片刻間,卻又見蓮心踱了回來,眼角彎彎,“我家主子爺也不是個苛刻的人。這樣吧,我們來時的馬車,且借給你,那幾個仆從,也跟著去。等到了龍山泉,備好了泉水和甘露、花瓣,主子爺滿意了,自會好好打賞與你。”
掌柜的一愣,半天沒明白她的意思,卻也沒敢多問,唯唯諾諾地點了點頭。
龍山泉是揚州很出名的一處泉水。其地,就在江都縣。
從八角樓出發,若是腳程快些,來回也要兩個時辰。可馬車卻不同,尤其那馬還是千里烈馬,是驛站專門用來傳遞消息的,此時被抽調了來,拴在富麗堂皇的車上,倒是大材小用了。
車夫在城內駕馭得很穩,出了城,就如脫了韁,不過半個時辰,就趕到了趙園。
龍山泉就在趙園內。經過趙家祠堂,順著小徑一路走,就能看見修砌得一階一階的石基,馬車不能再往前了。從車上下來的幾個人,除了兩個身邊的仆從,便是八角樓的伙計。伙計要看車,不能離開。那青衣的仆從臨走時,掏出了一錠銀子,塞到伙計袖子里,復又耳語一通。伙計心花怒放,忙不迭地點頭。

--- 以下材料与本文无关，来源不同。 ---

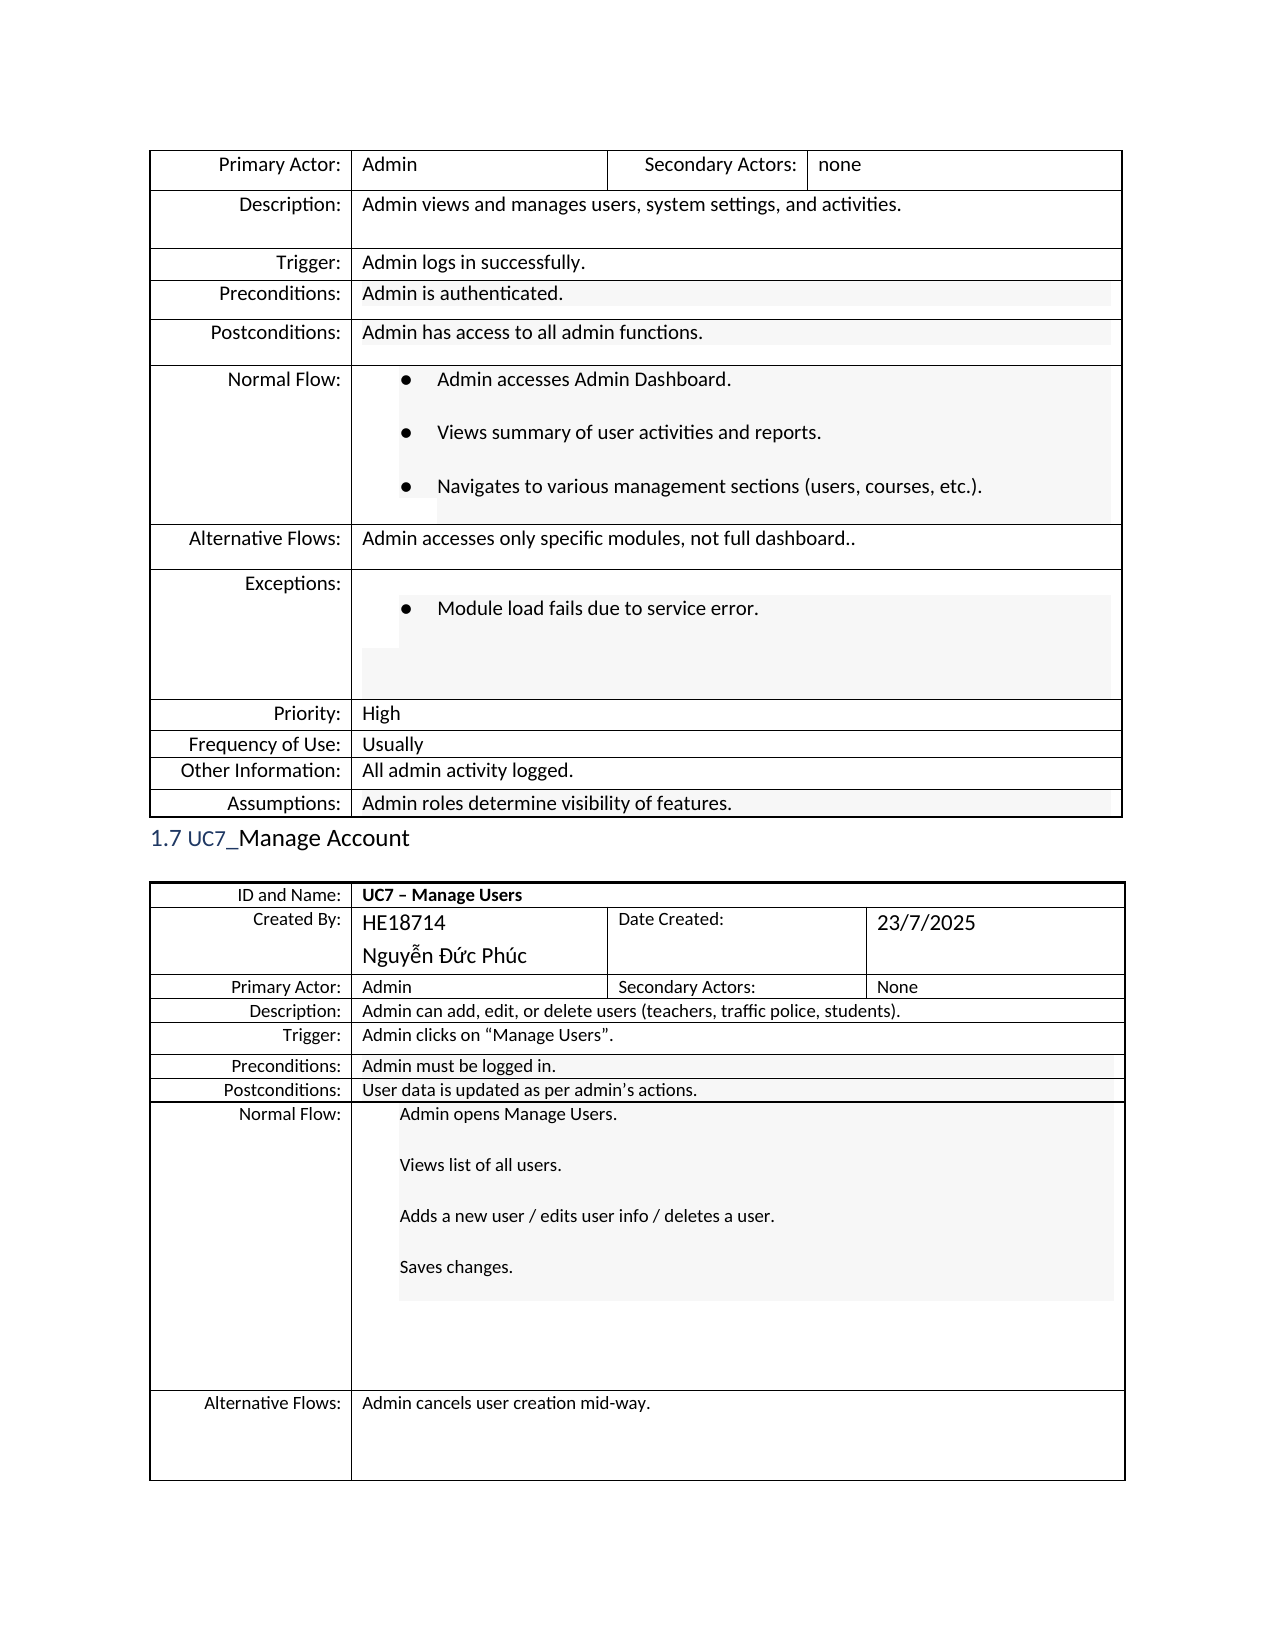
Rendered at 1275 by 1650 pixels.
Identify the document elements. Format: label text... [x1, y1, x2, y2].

龍山泉與玲瓏花界隔亭相對,從遠處看,泉水或深或淺,一處濃似一處,水面和水岸漫染著一層如煙的碧綠。
仆從兩人神色匆匆,見四下無人,經過龍山泉,也不停留。等穿過月亮門,眼前一下子就開闊了,通暢的石橋連著院子外的青灰石板路,路的盡頭,早有一輛樸素的馬車等候。
待胤禛扶著蓮心坐進馬車里,車夫也不說話,甩起馬鞭就趕著馬往南跑。
龍山泉就在江都縣,離著江都縣大牢不過一二百里。此行一招移花接木、一招金蟬脫殼,掩人耳目,只為到江都大牢里見一個人。
車夫駕馭得很快,一路顛簸,不消半個時辰就到了息華山。兩個人俱是仆從打扮,一青一灰,普通得很,臉上又蒙了灰,不熟的人很難辨認。
而八角樓那邊,自有李衛身邊最得力的侍衛守著。至于鄭婉,已經在三樓安然入眠,沒有兩三個時辰都醒不過來。
時間有限,車上的人都很急,馬車一路風塵仆仆,剛走到息華山山腳,卻迎面來了一群鄉民,包袱細軟,扶老攜幼,打眼一看,就看得出每個人都瘦得一副皮包骨的模樣,不過幾里路走下來,不斷地有人倒下。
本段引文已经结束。